Autism spectrum disorders (ASD) are a range of neurodevelopment conditions characterized by social impairment, communication difficulty, and restricted and repetitive patterns of behavior. Although a great deal is unknown about ASD, what is known is that it is much more common in boys. In fact, autism is about four times more common in boys than girls, and now, a team of researchers, who conducted a new study at Georgia Regents University, say this higher rate may be related to changes in the brain's estrogen signaling. "It is worth looking at whether drugs which modulate estrogen reception, but do not cause feminization, could allow for the long-term treatment of male patients with Autism Spectrum Disorders,” said Dr. Anilkumar Pillai, a professor in the department of psychiatry and lead author of the study.

Investigating the Link between ASD and Sex Hormones

While autism disorders appear to have a genetic basis, research suggests autism may also be linked to sex hormones. For instance, a recent European study found babies who later develop autism had been exposed to higher levels of testosterone while in the womb. This finding led scientists to question whether there might be a relationship between the disorder and estrogen, which is often mistakenly thought of as a female hormone but is also produced in males.

To understand whether estrogen might be linked to the higher rate of ASD in boys, a group of researchers from Georgia Regents University examined brain tissue samples from 13 deceased people who had ASDs and compared them to samples from 13 controls. In particular, the research team measured the expression of proteins involved in the estrogen signaling pathway: ERβ, an estrogen receptor molecule, and aromatase, an enzyme which converts testosterone to estradiol.

Compared to controls, autistic brain tissue had 35 percent less ERβ expressed and 38 percent less aromatase expressed, while also showing diminished expression of two estrogen receptor co-factors. The researchers speculate that these lower levels of an estrogen-related receptor and proteins might lead to the reduced conversion of testosterone to estradiol, which in turn could result in increased levels of testosterone.

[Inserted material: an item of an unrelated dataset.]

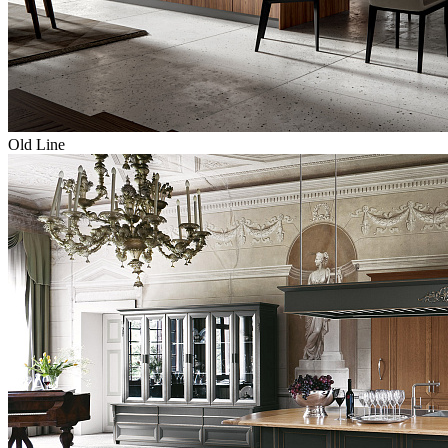
Old Line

“Current treatment involves the use of antipsychotics, which has long been a major concern as these patients are typically still in a stage of life where brain development is very rapid,” Pillai said. “However, additional studies are needed to test the estrogen mechanism.” Because of the small group size, the researchers caution their results cannot confirm a role played by altered estrogen signaling, but still, the outcome of the study suggests an exciting path for further investigation.

Source: Crider A, Thakkar R, Ahmed AO, Pillai A. Dysregulation of Estrogen Receptor beta (ERbeta), Aromatase (CYP19A1) and ER Co-activators in the middle frontal gyrus of autism spectrum disorder subjects. Molecular Autism. 2014.